# What you have to do
Identify every line in the records below that contains the word "instances", and copy each of those lines in full.

>> begin Excerpted records

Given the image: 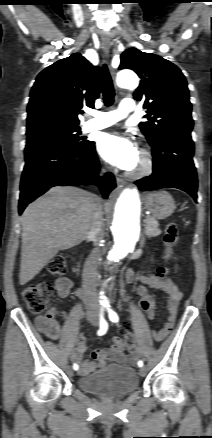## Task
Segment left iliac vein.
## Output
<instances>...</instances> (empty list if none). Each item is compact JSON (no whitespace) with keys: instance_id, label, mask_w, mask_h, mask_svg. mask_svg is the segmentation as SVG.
<instances>
[{"instance_id":"left-iliac-vein-1","label":"left iliac vein","mask_w":212,"mask_h":438,"mask_svg":"<svg viewBox=\"0 0 212 438\" xmlns=\"http://www.w3.org/2000/svg\"><path fill=\"white\" fill-rule=\"evenodd\" d=\"M139 373L141 376H145L147 373V368L146 367H141L139 370Z\"/></svg>"}]
</instances>
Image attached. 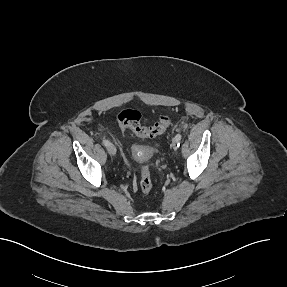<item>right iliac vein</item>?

>> end Excerpted records

# Answer for the task
<instances>...</instances> (empty list if none). Each item is compact JSON (no whitespace) with keys: instance_id, label, mask_w, mask_h, mask_svg. mask_svg is the segmentation as SVG.
<instances>
</instances>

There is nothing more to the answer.